È in virtù di questi sviluppi che le istituzioni statali hanno praticamente abdicato al controllo dei contratti illegali - e schiavisti- che gli indiani, tra gli altri lavoratori, hanno stipulato con il loro capo americano-siriano.
D'altra parte, l'ambasciata indiana ha essenzialmente rinunciato alla protezione dei propri cittadini chiaramente guidata dagli interessi del proprio paese, le cui priorità strategiche sono l'esportazione della povertà e il conseguente afflusso di rimesse.
"Nessuno ci ha aiutato all'ambasciata. Ci è stato detto solo di non fare nulla e di terminare il nostro contratto", ha scritto Kannan in un messaggio WhatsApp venerdì 30 gennaio, mentre si prendeva una pausa dalla preparazione dei bagagli e si preparava a tornare a casa.
Nina Nikolić, proprietaria della Nikolić d.o.o. e direttrice della IDEA Capital LLC con sede in Florida, ha acconsentito all’acquisto di biglietti aerei per gli scioperanti più intransigenti, tra cui Kannan. Dunque, si è liberata del problema e presto otterrà un altro contingente di lavoratori indiani.
Alla fine, gli scioperanti dicono di non essere mai stati pagati e che sono stati consegnati loro solo 70 euro a testa per le spese alimentari e di viaggio. Questo a copertura del loro viaggio dall'aeroporto di Nuova Delhi a Chennai, capitale dello stato più a sud dell'India, il Tamil Nadu - da dove provengono Kannan e la maggior parte dei suoi colleghi.
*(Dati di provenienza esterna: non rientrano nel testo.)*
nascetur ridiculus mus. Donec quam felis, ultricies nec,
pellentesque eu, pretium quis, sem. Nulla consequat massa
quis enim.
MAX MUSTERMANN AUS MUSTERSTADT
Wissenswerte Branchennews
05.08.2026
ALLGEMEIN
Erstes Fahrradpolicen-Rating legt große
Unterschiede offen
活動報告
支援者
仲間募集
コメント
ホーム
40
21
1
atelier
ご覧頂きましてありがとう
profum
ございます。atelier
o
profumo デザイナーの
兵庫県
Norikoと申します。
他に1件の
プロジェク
Nikolić ci ha detto che gli operai che se ne sono andati erano quelli più piantagrane, mentre gli altri non volevano andarsene. Sostiene anche che cinque di loro hanno maltrattato i loro colleghi, costringendoli a scioperare. Sostiene inoltre che alla fine i lavoratori sono stati pagati ma riconosce che il pagamento è stato ritardato.
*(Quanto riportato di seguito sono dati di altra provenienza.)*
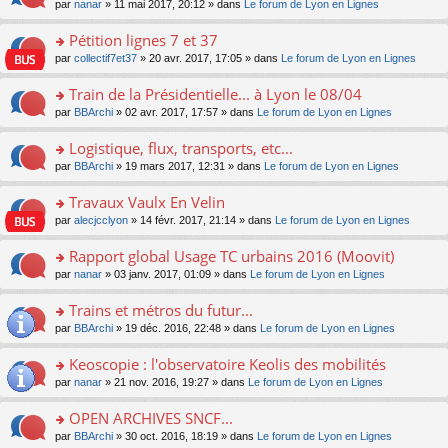
u
e
o
par
nanar
» 11 mai 2017, 20:12 » dans
Le forum de Lyon en Lignes
g
e
er
n
s
s
n
e
nt
le
lu
ré
s
s
Pétition lignes 7 et 37
n
m
le
c
a
ult
o
e
pl
o
par
collectif7et37
» 20 avr. 2017, 17:05 » dans
Le forum de Lyon en Lignes
e
g
er
n
s
u
n
nt
e
le
lu
s
s
s
Train de la Présidentielle... à Lyon le 08/04
n
m
le
a
ré
ult
o
e
pl
o
par
BBArchi
» 02 avr. 2017, 17:57 » dans
Le forum de Lyon en Lignes
g
c
er
n
s
u
n
e
e
le
lu
s
s
s
Logistique, flux, transports, etc...
n
nt
m
le
a
ré
ult
o
e
pl
o
par
BBArchi
» 19 mars 2017, 12:31 » dans
Le forum de Lyon en Lignes
g
c
er
n
s
u
n
e
e
le
lu
s
s
s
Travaux Vaulx En Velin
n
nt
m
le
a
ré
ult
o
e
pl
o
par
alecjcclyon
» 14 févr. 2017, 21:14 » dans
Le forum de Lyon en Lignes
g
c
er
n
s
u
n
e
e
le
lu
s
s
s
Rapport global Usage TC urbains 2016 (Moovit)
n
nt
m
le
a
ré
ult
o
e
pl
o
par
nanar
» 03 janv. 2017, 01:09 » dans
Le forum de Lyon en Lignes
g
c
er
n
s
u
n
e
e
le
lu
s
s
s
Trains et métros du futur...
n
nt
m
le
a
ré
ult
o
e
pl
o
par
BBArchi
» 19 déc. 2016, 22:48 » dans
Le forum de Lyon en Lignes
g
c
er
n
s
u
n
e
e
le
lu
s
s
s
Keoscopie : l'observatoire Keolis des mobilités
n
nt
m
le
a
ré
ult
o
e
pl
o
par
nanar
» 21 nov. 2016, 19:27 » dans
Le forum de Lyon en Lignes
g
c
er
n
s
u
n
e
e
le
lu
s
s
s
OPEN ARCHIVES SNCF...
n
nt
m
le
a
ré
ult
o
e
pl
o
par
BBArchi
» 30 oct. 2016, 18:19 » dans
Le forum de Lyon en Lignes
g
c
er
n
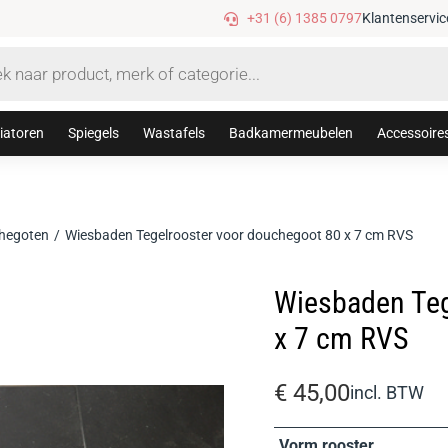
Tijdelijke 10% korting met code: sanithuis10
+31 (6) 1385 0797
Klantenservic
iatoren
Spiegels
Wastafels
Badkamermeubelen
Accessoire
hegoten
Wiesbaden Tegelrooster voor douchegoot 80 x 7 cm RVS
Wiesbaden Teg
x 7 cm RVS
€
45,00
incl. BTW
Vorm rooster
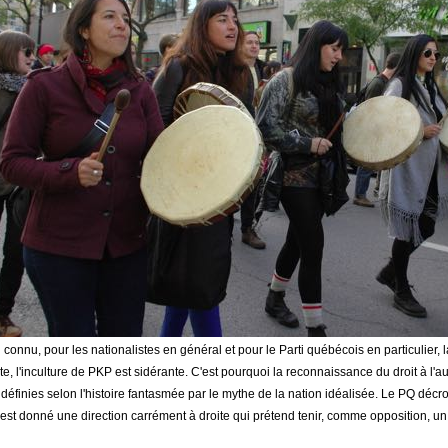
 connu, pour les nationalistes en général et pour le Parti québécois en particulier, la 
te, l'inculture de PKP est sidérante. C'est pourquoi la reconnaissance du droit à l'a
 définies selon l'histoire fantasmée par le mythe de la nation idéalisée. Le PQ déc
'est donné une direction carrément à droite qui prétend tenir, comme opposition, un 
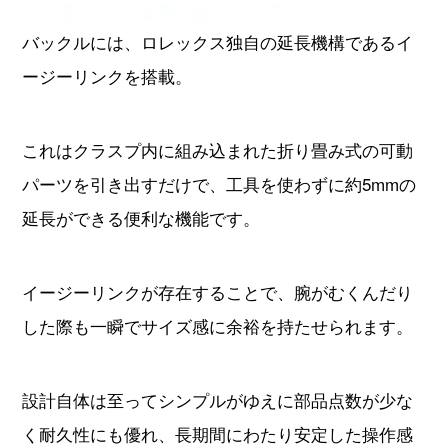
バックルには、ロレックス独自の延長機構であるイ
ージーリンクを搭載。
これはクラスプ内に組み込まれた折り畳み式の可動
パーツを引き出すだけで、工具を使わずに約5mmの
延長ができる便利な機能です。
イージーリンクが存在することで、腕がむくんだり
した際も一瞬でサイズ感に余裕を持たせられます。
設計自体は至ってシンプルがゆえに部品点数が少な
く耐久性にも優れ、長期間にわたり安定した操作感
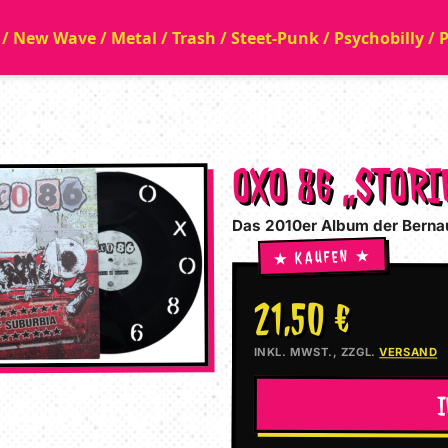
a / New Wave / Metal / Trash / Steet-Punk / Psychobilly /
OXO 86 „STORI
Das 2010er Album der Berna
21,50 €
INKL. MWST., ZZGL.
VERSAND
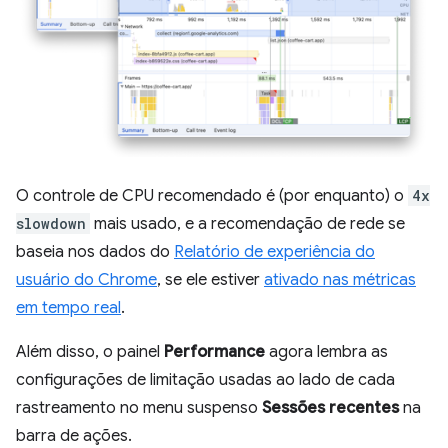
O controle de CPU recomendado é (por enquanto) o
4x
slowdown
mais usado, e a recomendação de rede se
baseia nos dados do
Relatório de experiência do
usuário do Chrome
, se ele estiver
ativado nas métricas
em tempo real
.
Além disso, o painel
Performance
agora lembra as
configurações de limitação usadas ao lado de cada
rastreamento no menu suspenso
Sessões recentes
na
barra de ações.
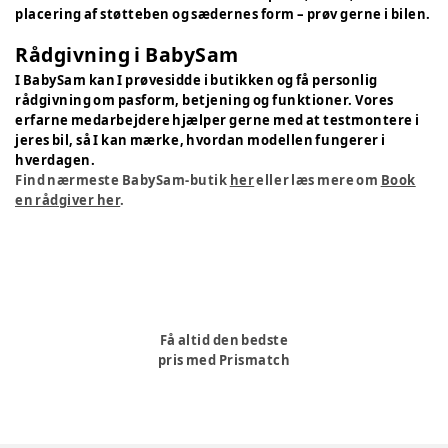
placering af støtteben og sædernes form – prøv gerne i bilen.
Rådgivning i BabySam
I BabySam kan I prøvesidde i butikken og få personlig
rådgivning om pasform, betjening og funktioner. Vores
erfarne medarbejdere hjælper gerne med at testmontere i
jeres bil, så I kan mærke, hvordan modellen fungerer i
hverdagen.
Find nærmeste BabySam-butik
her
eller læs mere om
Book
en rådgiver her
.
Få altid den bedste
pris med Prismatch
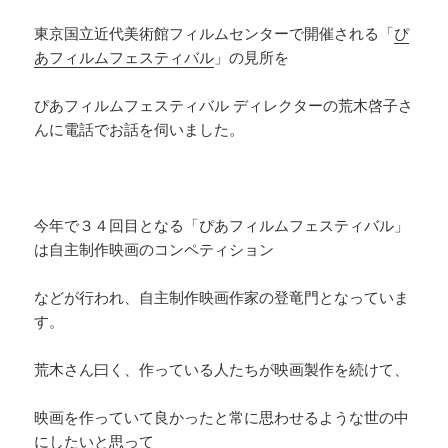
e
a
y
b
d
Li
東京国立近代美術館フィルムセンターで開催される「
ぴ
あフィルムフェスティバル
」の見所を
o
s
n
o
k
ぴあフィルムフェスティバル ディレクターの荒木啓子さ
k
んに電話でお話を伺いました。
今年で３４回目となる「ぴあフィルムフェスティバル」
は自主制作映画のコンペティション
などが行われ、自主制作映画作家の登竜門となっていま
す。
荒木さん曰く、作っている人たちが映画製作を続けて、
映画を作っていて良かったと常に思わせるような世の中
にしたいと思って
Non ha risposto alla nostra domanda sul perché i lavoratori fossero impiegati dall'azienda statunitense.
Gli indiani hanno concluso il loro viaggio di lavoro in Serbia come fossero beni a scadenza. Stremati e amaramente delusi, i lavoratori non vedevano l'ora di riunirsi alle loro famiglie. Le loro grida di aiuto sono state ascoltate da pochi in Serbia. A tempo debito, però, tenteranno la fortuna in qualche altro Paese disperatamente bisognoso di forza lavoro a basso costo e priva di diritti.
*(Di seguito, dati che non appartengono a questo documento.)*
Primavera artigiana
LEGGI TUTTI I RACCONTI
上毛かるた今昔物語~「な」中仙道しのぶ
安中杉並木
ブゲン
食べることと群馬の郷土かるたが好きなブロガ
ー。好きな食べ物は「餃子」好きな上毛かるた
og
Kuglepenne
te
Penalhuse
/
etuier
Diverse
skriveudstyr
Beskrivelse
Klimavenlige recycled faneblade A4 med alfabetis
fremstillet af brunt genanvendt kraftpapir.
"Sono arrabbiato e deluso. Ho lavorato in Oman per tre anni e lì non ho mai avuto problemi come quelli avuti in Serbia", ha scritto Kannan su WhatsApp.
Afferma che spera di avere più fortuna in futuro in paesi come gli Emirati Arabi Uniti, l'Arabia Saudita e l'Oman.
Kannan è costretto a vagare per un impietoso mercato del lavoro globale, vendendo l'unica cosa che possiede: se stesso.